• Exercise requirements:
Filter the records below and copy out every line containing the string "square".

%%

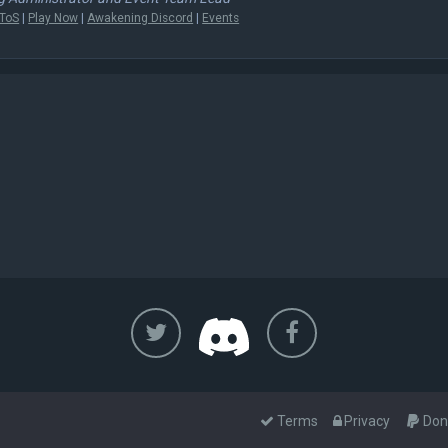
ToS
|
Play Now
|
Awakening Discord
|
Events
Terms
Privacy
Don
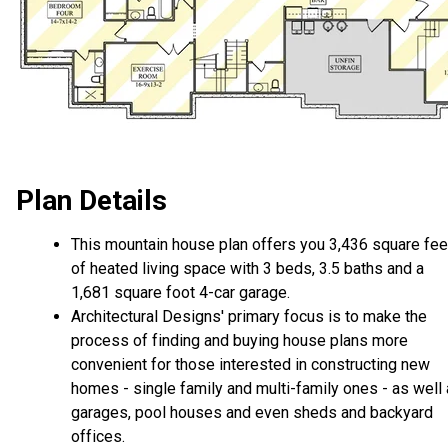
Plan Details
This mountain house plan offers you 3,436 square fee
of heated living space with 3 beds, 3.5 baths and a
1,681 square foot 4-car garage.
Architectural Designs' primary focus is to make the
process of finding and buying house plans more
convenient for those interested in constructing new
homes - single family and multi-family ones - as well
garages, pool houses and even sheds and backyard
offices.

%%
%%

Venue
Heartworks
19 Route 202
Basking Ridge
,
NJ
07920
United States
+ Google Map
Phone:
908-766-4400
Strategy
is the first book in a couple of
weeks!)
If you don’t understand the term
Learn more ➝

%%

• Reply to the exercise:
This mountain house plan offers you 3,436 square fee
1,681 square foot 4-car garage.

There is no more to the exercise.